▶ **Data to use**
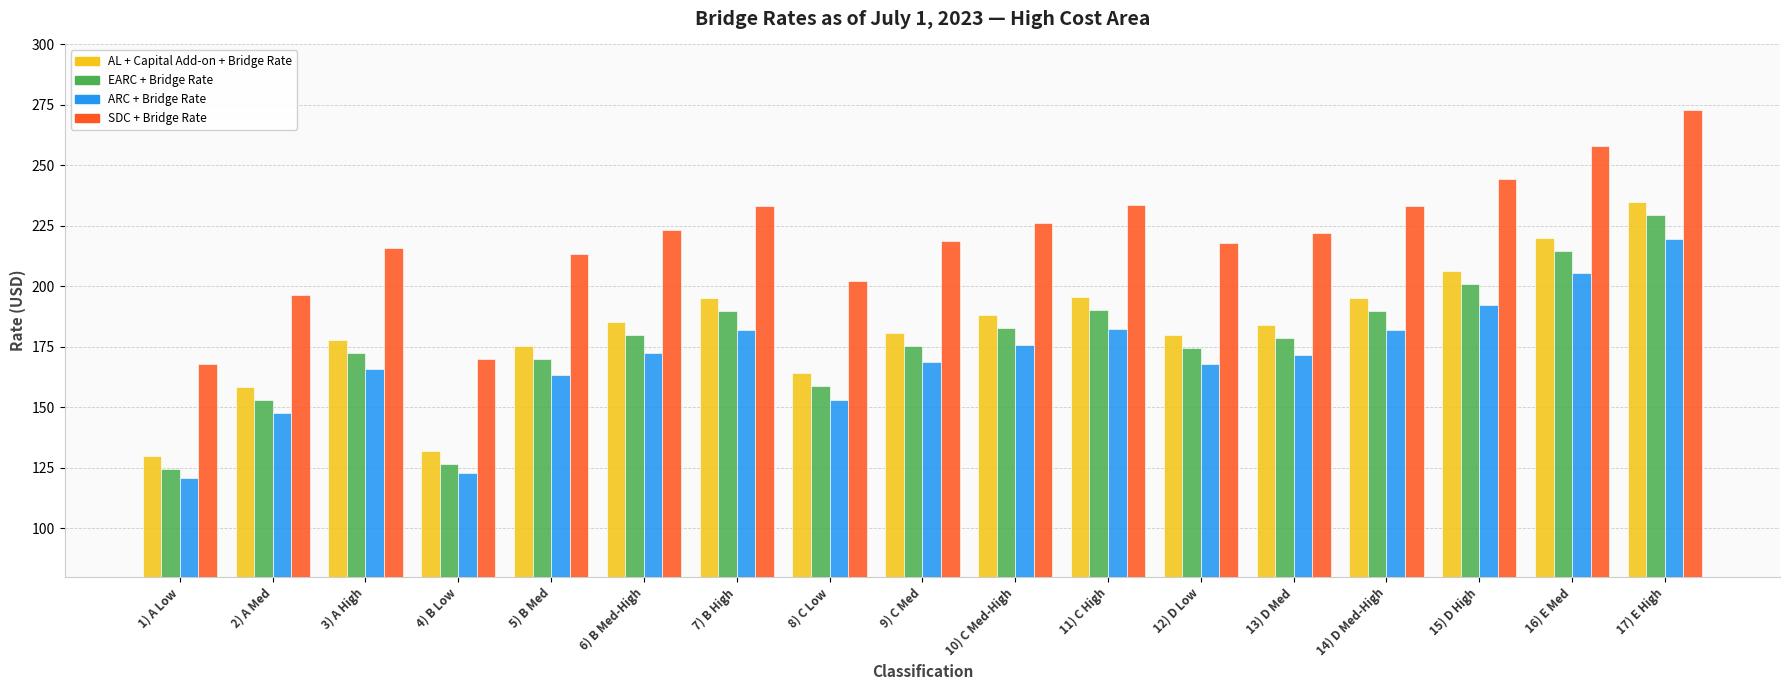

How many values in the SDC + Bridge Rate series are below 222?

8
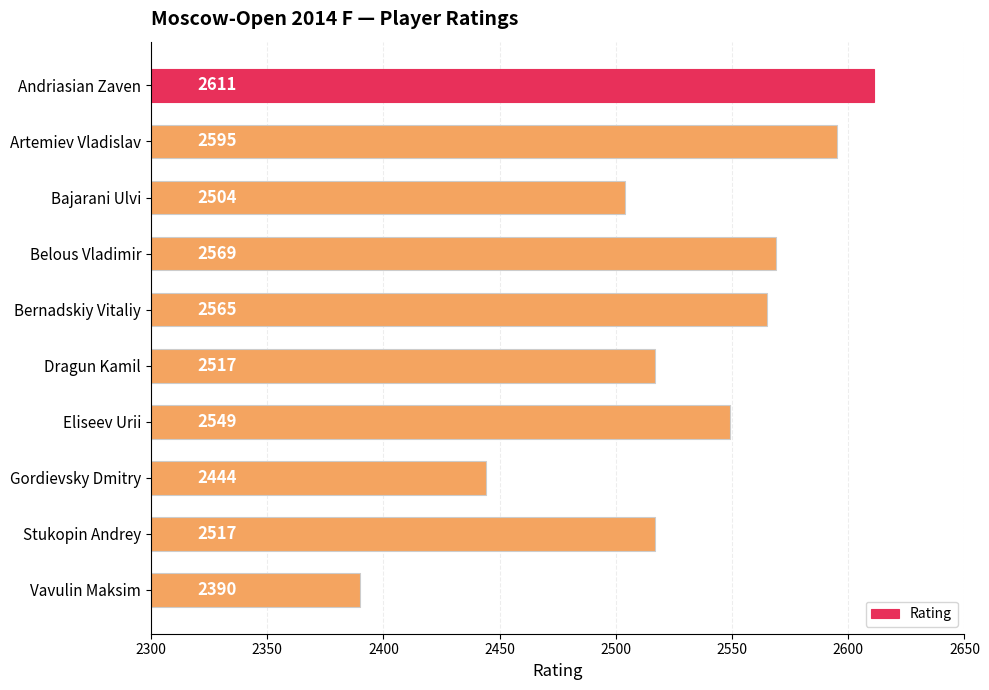

What is the label of the 9th bar from the top?

Stukopin Andrey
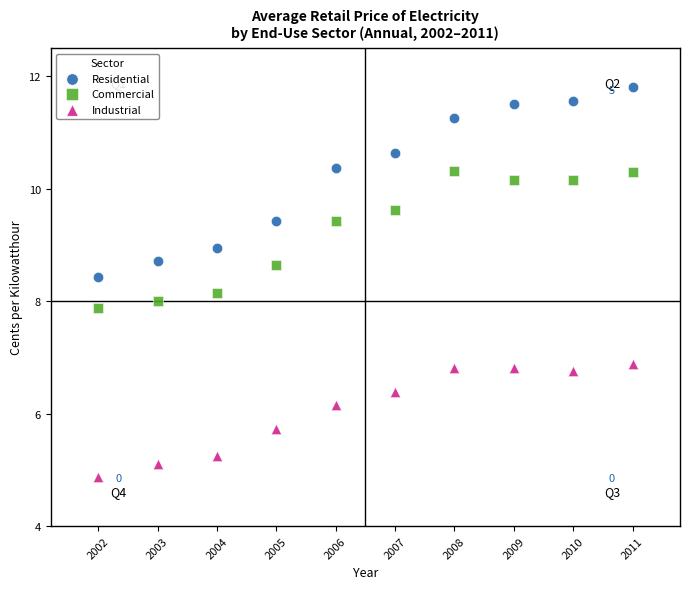

Which series has the widest spread of Y values?

Residential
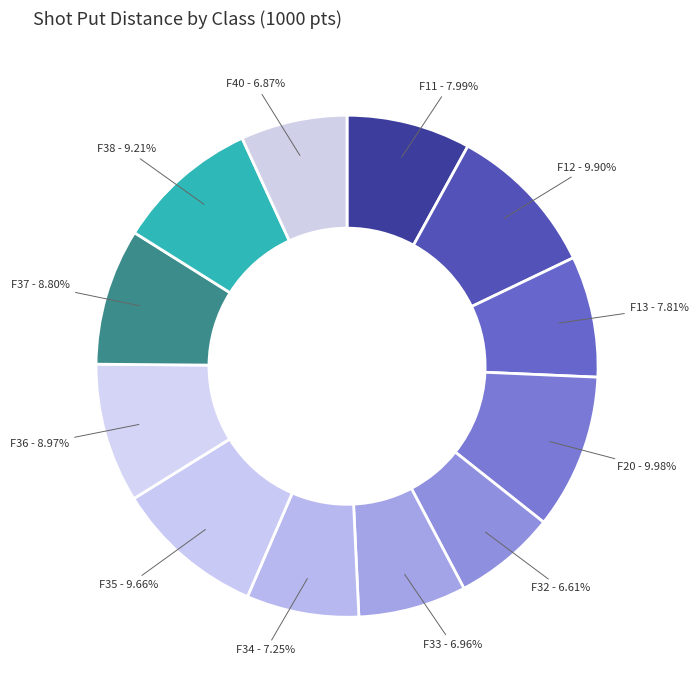

To the nearest percent, what portion does F35 represent?

10%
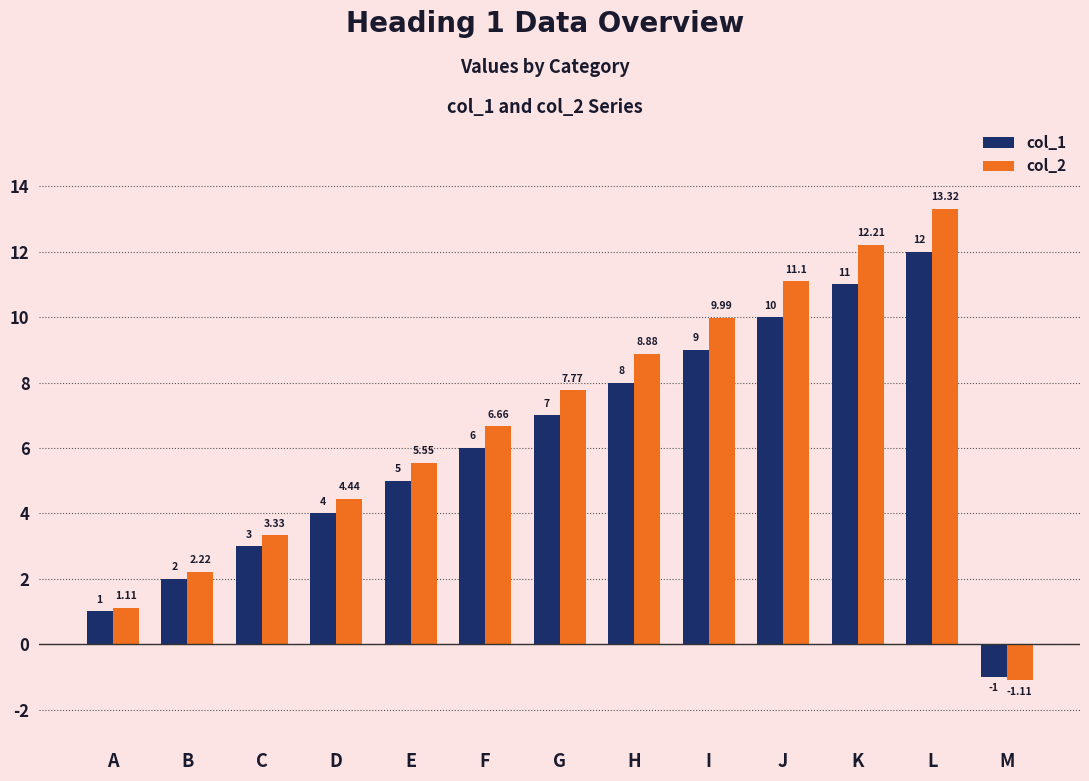

How many values in col_1 are below zero?

1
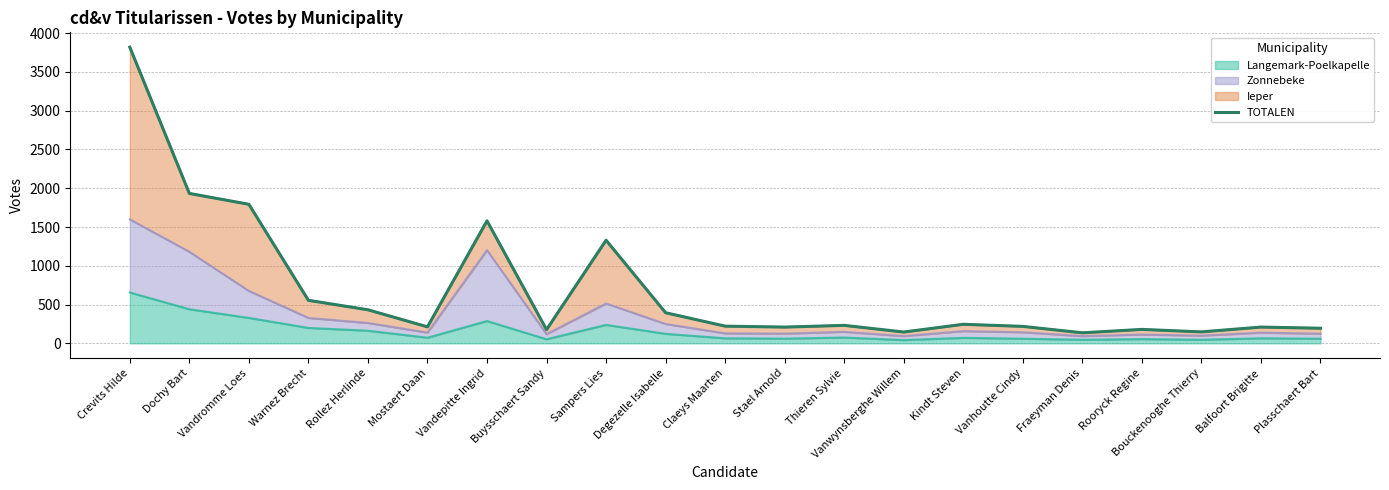

List the labels in order of value, largest first.

Crevits Hilde, Dochy Bart, Vandromme Loes, Vandepitte Ingrid, Sampers Lies, Warnez Brecht, Rollez Herlinde, Degezelle Isabelle, Kindt Steven, Thieren Sylvie, Claeys Maarten, Vanhoutte Cindy, Mostaert Daan, Stael Arnold, Balfoort Brigitte, Plasschaert Bart, Rooryck Regine, Buysschaert Sandy, Bouckenooghe Thierry, Vanwynsberghe Willem, Fraeyman Denis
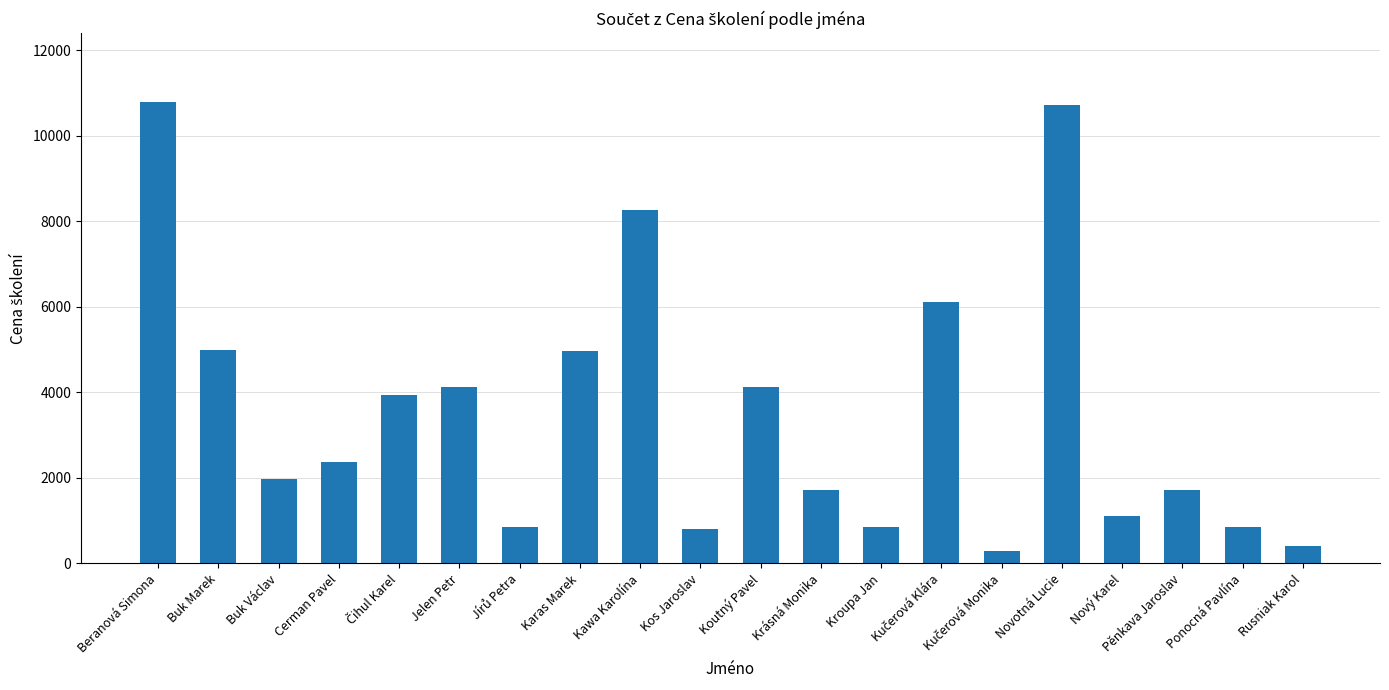

What is the minimum value shown in the chart?

300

▶ **Activity**
Count the lines of the material above that contain the word "series". Reply with the number only.

▶ **Response to the task**
2